Reading books from 1965
1965 was a frenetic twelve months. It saw the state funeral of Sir Winston Churchill, Bob Dylan ‘go electric’, the assassination of Malcolm X, the film premier of The Sound of Music, the rise of Beatlemania and an escalation of US involvement in the Vietnam War. It was also the year in which I was born (as was J.K. Rowling).
This was an exceptionally fruitful period for book lovers, too, who were treated to the publication of Frank Herbert’s Sci-Fi classic, Dune (which also won that year’s Nebula Award), Margaret Forster’s Georgy Girl and Sylvia Plath’s Ariel – not to mention new novels by Iris Murdoch, Norman Mailer, John le Carré, Ian Fleming, Graham Greene, Agatha Christie, Ngũgĩ wa Thiong’o, Muriel Spark and oh so many others.
We celebrate this literary rich spell with the 1965 Club, the latest chapter in a popular biannual reading event hosted by two leading lights of the book blogging community, Karen Langley of Kaggsy’s Bookish Ramblings and Simon Thomas of Stuck in a Book.
“My career has always been marked by a strange mixture of confidence and cowardice: almost, one might say, made by it.”
Rosamund Stacey is an unmarried, academically brilliant young woman living rent-free in her parent’s spacious London apartment while they are away in Africa. She has come of age on the cusp of the sexual revolution when the capital is about to morph into ‘Swinging London’ and sex is almost de rigueur for a modern city girl of her class and generation. Nevertheless, in that typically hypocritical British way, illegitimacy continues to be taboo.

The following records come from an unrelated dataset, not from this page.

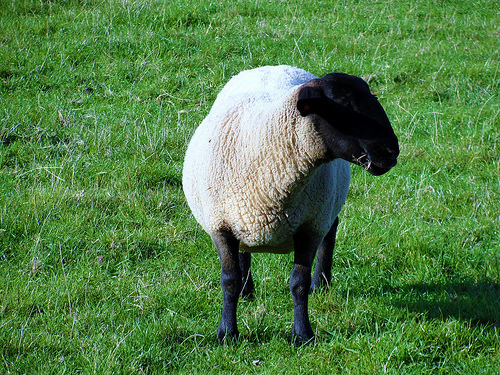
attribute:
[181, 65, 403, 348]
sheep — looking, standing, white, still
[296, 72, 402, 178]
head — black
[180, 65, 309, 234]
body — white, tan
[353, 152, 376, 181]
grass — growing, lush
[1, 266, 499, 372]
grass — green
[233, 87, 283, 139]
hair — shorn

She feels in many ways out of step with her fashionable and literary friends because she is (secretly) still a virgin. While she thoroughly enjoys socialising, drinking and ‘going-out’ with young men, she is in some ways determinedly asexual, content to allow each of her two ‘boyfriends’ to think she’s sleeping with the other. One must, of course, remember it is 1965 and the contraceptive pill is available only to married women – a situation that continues until 1967 (the same year in which abortion is legalized) – so accidental pregnancies are an ever-present risk. Rosamund’s refusal to yield to sex is then understandable and probably not as unusual as she thinks.
After a single sexual encounter with George, a shy, gentle, possibly gay announcer for the BBC, Rosamund falls pregnant. They are, however, both diffident and deeply unsure characters – indeed, people in general aren’t as emotionally articulate as they are nowadays. She has been raised never to inconvenience others and never to make a fuss. She therefore does not inform George of his paternity but chooses to stay away from him throughout her pregnancy. Where she differs most drastically from other middle-class, well brought-up young Englishwomen of her era is in making a conscious decision to keep the baby. She elects to combine single parenthood with having an academic career.

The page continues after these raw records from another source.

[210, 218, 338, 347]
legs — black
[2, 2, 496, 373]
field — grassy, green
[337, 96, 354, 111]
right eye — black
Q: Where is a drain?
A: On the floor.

Drabble has always maintained this book is about motherhood and isn’t political, but The Millstone has nevertheless come to be regarded as a seminal 1960s feminist novel. During the writing of the narrative she was expecting her third child and large chunks of the story are based on her own experience of learning to navigate the system (GPs surgeries, clinics, NHS maternity wards etc.). I was particularly fascinated by the chapters relating to pregnancy and birth in Britain during this period having often heard my own mother discuss the subject from a personal perspective.
Unlike so many of the unmarried mothers she meets, Rosamund has financial padding: she’s not rich but she certainly isn’t impoverished. She sees poorer women having a far worse time than herself and she comes to understand that she has been born into a privileged world. She does, though, feel rather shocked when the letter U (for Unmarried) is placed at the foot of her hospital bed.
She names her daughter Octavia and finds in her an unconditional love, the like of which she has never known. So, when her baby requires life-saving heart surgery and Rosamund is barred from the hospital by an officious matron who informs her it will be a fortnight before she will be permitted to visit her child, she turns from a dumbly obedient young lady into a screaming, howling madwoman. Here I will leave the plot in order not to spoil the story for those planning to read the book.
Written in the first-person, this poignant, minimalistic tale is about class positioning, accepted codes of behaviour and being a single woman bringing up a child in a still highly priggish England. Unlike the Kitchen Sink Dramas of this period, often written by and about ‘angry young men’, Drabble’s novel is social realism from a woman’s viewpoint. Though it could be described as a bleak tale of missed opportunities, it is also a funny, astute, extraordinarily beautiful, if understated, paean to motherhood.
The Millstone is a peculiarly British novel of its time that continues to captivate readers of all generations, and I was unsurprised to learn that it has never been out of print since it was first published 54 years ago.
In addition to the 1965 Club, this is my ninth choice for The Classics Club.